Aim of the task ->
In this exercise, every entry below is to be reproduced word for word.

━━━━━━━━━━━━━━━━

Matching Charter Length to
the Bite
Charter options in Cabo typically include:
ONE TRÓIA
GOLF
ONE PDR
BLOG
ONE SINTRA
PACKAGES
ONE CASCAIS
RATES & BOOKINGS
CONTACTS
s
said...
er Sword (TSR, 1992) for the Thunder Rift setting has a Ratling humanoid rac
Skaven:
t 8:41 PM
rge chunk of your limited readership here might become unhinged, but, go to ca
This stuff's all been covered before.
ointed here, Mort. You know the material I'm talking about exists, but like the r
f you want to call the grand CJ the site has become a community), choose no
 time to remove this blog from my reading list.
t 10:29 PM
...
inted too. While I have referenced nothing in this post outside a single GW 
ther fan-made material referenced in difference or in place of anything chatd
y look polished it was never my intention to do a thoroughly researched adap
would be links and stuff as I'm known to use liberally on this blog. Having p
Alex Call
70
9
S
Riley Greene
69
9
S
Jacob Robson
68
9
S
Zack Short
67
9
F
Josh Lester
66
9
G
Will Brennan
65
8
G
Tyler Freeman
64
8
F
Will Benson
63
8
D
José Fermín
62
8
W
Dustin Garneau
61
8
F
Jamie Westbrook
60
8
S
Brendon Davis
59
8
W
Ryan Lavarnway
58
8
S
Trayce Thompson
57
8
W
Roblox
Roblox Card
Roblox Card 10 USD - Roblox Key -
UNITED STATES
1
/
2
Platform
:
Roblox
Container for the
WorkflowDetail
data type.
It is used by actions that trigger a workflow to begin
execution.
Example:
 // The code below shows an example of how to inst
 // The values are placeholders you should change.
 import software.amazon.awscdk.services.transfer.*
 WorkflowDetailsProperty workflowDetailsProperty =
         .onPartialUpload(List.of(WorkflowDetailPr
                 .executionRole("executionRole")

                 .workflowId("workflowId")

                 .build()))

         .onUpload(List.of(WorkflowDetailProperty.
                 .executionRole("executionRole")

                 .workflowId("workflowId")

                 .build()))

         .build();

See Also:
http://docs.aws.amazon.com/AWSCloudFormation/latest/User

━━━━━━━━━━━━━━━━

Answer ->
Matching Charter Length to
the Bite
Charter options in Cabo typically include:
ONE TRÓIA
GOLF
ONE PDR
BLOG
ONE SINTRA
PACKAGES
ONE CASCAIS
RATES & BOOKINGS
CONTACTS
s
said...
er Sword (TSR, 1992) for the Thunder Rift setting has a Ratling humanoid rac
Skaven:
t 8:41 PM
rge chunk of your limited readership here might become unhinged, but, go to ca
This stuff's all been covered before.
ointed here, Mort. You know the material I'm talking about exists, but like the r
f you want to call the grand CJ the site has become a community), choose no
 time to remove this blog from my reading list.
t 10:29 PM
...
inted too. While I have referenced nothing in this post outside a single GW 
ther fan-made material referenced in difference or in place of anything chatd
y look polished it was never my intention to do a thoroughly researched adap
would be links and stuff as I'm known to use liberally on this blog. Having p
Alex Call
70
9
S
Riley Greene
69
9
S
Jacob Robson
68
9
S
Zack Short
67
9
F
Josh Lester
66
9
G
Will Brennan
65
8
G
Tyler Freeman
64
8
F
Will Benson
63
8
D
José Fermín
62
8
W
Dustin Garneau
61
8
F
Jamie Westbrook
60
8
S
Brendon Davis
59
8
W
Ryan Lavarnway
58
8
S
Trayce Thompson
57
8
W
Roblox
Roblox Card
Roblox Card 10 USD - Roblox Key -
UNITED STATES
1
/
2
Platform
:
Roblox
Container for the
WorkflowDetail
data type.
It is used by actions that trigger a workflow to begin
execution.
Example:
 // The code below shows an example of how to inst
 // The values are placeholders you should change.
 import software.amazon.awscdk.services.transfer.*
 WorkflowDetailsProperty workflowDetailsProperty =
         .onPartialUpload(List.of(WorkflowDetailPr
                 .executionRole("executionRole")

                 .workflowId("workflowId")

                 .build()))

         .onUpload(List.of(WorkflowDetailProperty.
                 .executionRole("executionRole")

                 .workflowId("workflowId")

                 .build()))

         .build();

See Also:
http://docs.aws.amazon.com/AWSCloudFormation/latest/User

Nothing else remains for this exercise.